Often the invention or technological improvement remains in private hands, but the ensuing consequences have required public work’s projects. The invention and then proliferation of the automobile is one example: the manufacturing has been done by automakers, but the outcry for improving existing roads and bridges and then expanding the system became a governmental responsibility.
How high-speed internet evolves remains to be seen. More and more, though, it’s becoming a necessity (like our electric-powered conveniences) and less and less a recreational play toy. Many businesses (including this newspaper) rely heavily on it. For numerous occupations, the use of the internet is as essential as a carpenter’s hammer and saw.

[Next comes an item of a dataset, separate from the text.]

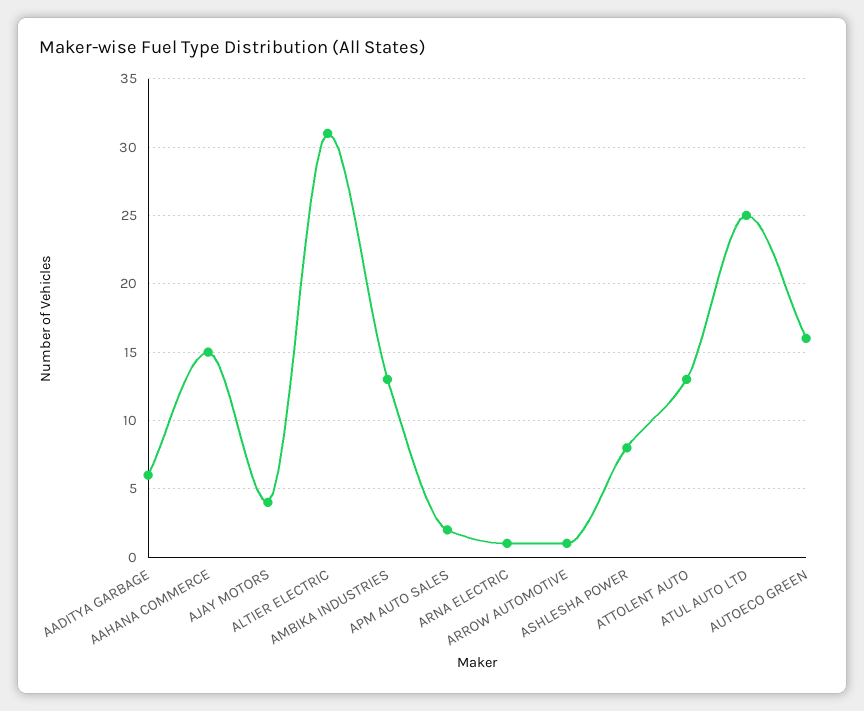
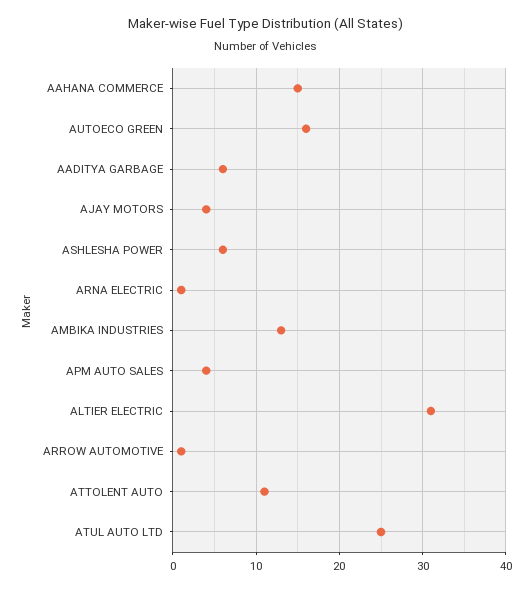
APM AUTO SALES: 2 -> 4
ASHLESHA POWER: 8 -> 6
ATTOLENT AUTO: 13 -> 11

The availability and reliability of high-speed internet more and more determines where people decide to live, and where businesses locate. At one time, in the infancy of electricity, the technologies of direct current and alternating current were at war. AC won because it did a better job of providing the service. From what I understand, fiber optic lines, rather than signals from high towers or satellites, will likely become the prevailing technology for this same reason.
However, telecommunication companies have taken a stance similar to the one the utility firms took back in the early part of the 20th Century, deciding, for the time being, that expanding this service to the more sparsely populated hinterlands, or even to areas located near large urban centers and a major transportation corridor, is not cost effective. The capital outlay and operational expenses versus the desired profit margin does not equate. The better choice, they seem to feel, is adding more bells and whistles for existing customers, allowing them to charge added fees. They see this as a better business model.
That’s certainly their prerogative. However, the Rural Electrification Act of 1935 shows that an alternative exists, if the public wishes to pursue it.
Steve Horton is a mid-Michigan journalist and editor-publisher of the ‘Fowlerville News & Views’—a weekly newspaper.
Like that 1935 act Biden's Infrastructure Act brings rural communities the needed resources to allow them to attract people who would otherwise move to more populated areas. Having high speed internet is necessary for many jobs and for students. Our commissioners opted to use the money finally but for providers to bring the lines part way to homes and left the residents to pay for hookup.
I was in Ireland in the mid 1960s when electricity came to rural farms and made all the difference to families. Many US relatives sent money to buy their parents a refrigerator!! It's all about quality of life!
“something that should be accessible to all as a hallmark of a civilized society.”
While I'm not sure that we are actually living in a "civilized society," I would hope that most of us would still recognize a public good--as well as its opposite--when we see it. The digital divide is a clear public evil that creates an unfair and insurmountable barrier between critical information/services and the poor and marginalized.